“Hereon by, I live in a different world. My world has been stripped to it’s very core. I have no expectations, no hopes, no dreams. People that dream much, they can’t survive here. I have to find a way to tip the scales in my favor, but after everything, I feel completely lifeless and broken. I can’t really let myself try, because I’m already broken, and if I go on, I’m not sure I will make it. I’m sulking, not just miserable, but so much under I can’t remember, anything really. There might have been times I have been more, but they are too far to remember. I’m so out of options, I have never been before. I don’t talk about it. I repeat it’s fine, pick myself up and keep trying, because this is what we are learned to do. But it’s not fine, it isn’t.
It’s what people say when they know they have hit rock bottom.”
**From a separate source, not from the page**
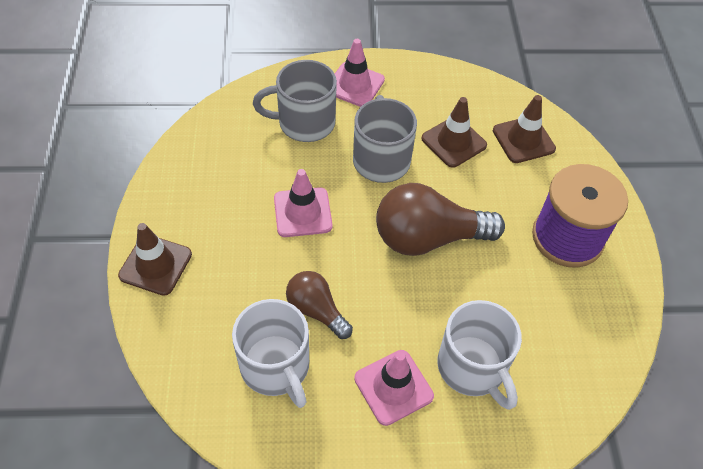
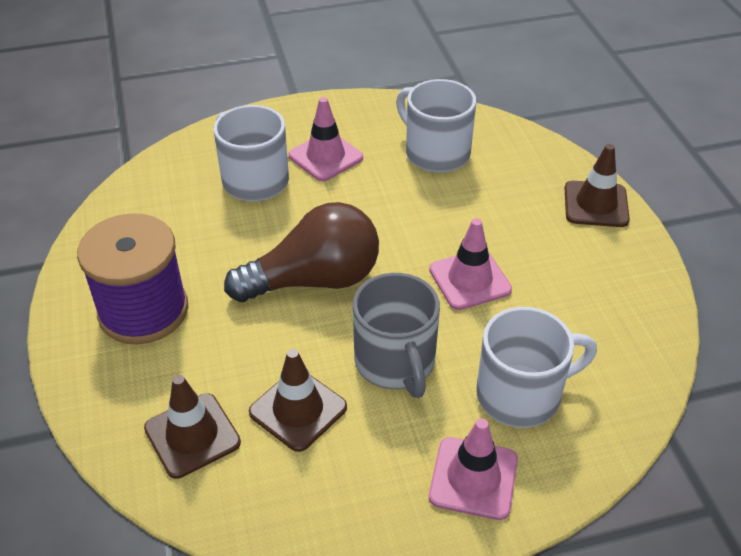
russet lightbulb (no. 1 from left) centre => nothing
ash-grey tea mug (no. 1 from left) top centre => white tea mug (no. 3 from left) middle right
–me, right after the rape, summer of 2010
1. Down memory lane
Here’s something you really don’t/can’t think about when your life is going through something big: the small stuff.
Ironically, you can work out the big stuff, because they are big, obvious, and pretty hard to miss, unless you intend to. The small stuff are the ones that stay lurking in the dark corners of your brain, and stopping you from things without you expecting them.
After a year and a half in silence and denial I have spend every ounce of energy I have had for the past 4 or 5 months in attempts to resolve my issues with the rape.
And somewhere in the process I resolve a lot of how I feel about it. So when I come to the point of being able to say the word rape, and not cry or fall apart, I am really surprised to discover I have other issues with that summer.
Smaller issues, issues I haven’t had energy for, that have piled in the corner, and now they are there, making a mess, dirty, annoying mess, out of my new-found freedom, filling my head with shame and regret and more issues I didn’t suspect I have.
I guess everybody who goes through rape, goes through one or more of the following: loss of trust, loss of faith, PTSD, panic attacks, flashbacks, inability to keep with life as it was, loss of feeling of safety, intimacy issues, guilt.
For me, that summer brings all that along with a neat package of financial issues, loss of my sense of independence and ability to dream.
I find my journals lately, from that time. As a writer I haven’t stop writing throughout that summer, but I don’t write many details there. I can’t survive if I do. But I do write out my feelings and they all feel quite usual then. Only now, when I re-read them, I sense how deeply I have fallen, how depressed I have already been, so concentrated on getting through the summer that I have not for a second figured out how deeply I have changed.
Let’s get back to a year and a half ago, when I decide I do need counseling.
Going to a counselor, when you aren’t yourself aware of your issues, shouldn’t help.
And it doesn’t exactly. Not on the obvious level.
Me and the counselor, we don’t talk about my rape. That would mean admitting there was one. For the most part I think I frustrate her but how deeply I refuse to see anything good in life, despite my inability to pinpoint why exactly does everything around me looks like a nightmare.
I don’t tell her about the lack of money and not eating. I don’t tell her how there have been people around me in the summer, killing themselves with drugs and how now I get angry every time someone has a problem like a deadline missed on a homework. You don’t talk about those things. I can’t barely live with them, formulating them, even for myself, is too hard. And I don’t even know it, not on conscious level…I do what I have done.
I asses the problem, I make a list of what I have to do, I try to follow my dream.
I talk to the counselor about other things from my past, like the bullying in high school. Somewhere, somehow, I manage to contain the urge to drink.
Classes are going better, at least I manage them somehow at that point.
I’m satisfied with that. I fail to see the problem with waking up in the middle of the night wanting to scream, or with the fact that I spend my last money for the week on coffee so that I can spend the afternoon with my friends and at least for once feel normal, knowing that yet again I have no food for the weekend and will have to pray for something to eat.
I fail to see the problem in assuming I should put the summer behind me, saying that it means nothing, and piling it within myself.
Somehow, I just move through the months.
I’m not drinking anymore, I’m sorta-kinda-getting through the classes, and with good grades at that. For any purpose, it seems like I’m moving on.
I’m still dreaming, making plans, making lists, planning.
Only now, when I do it, it feels like every breath I’m taking is going through fire, like breathing is to hard, let alone thinking I can achieve anything.
I just exist, go through the motions, and on some passive-aggressive way of denying to the world that anything is wrong, I am fine. I really, really am.
After a little breakdown, for a first time in 2 years, I realize there is this new feeling in me. Just an inch of it, small, almost unnoticeable, but it’s there. Faith.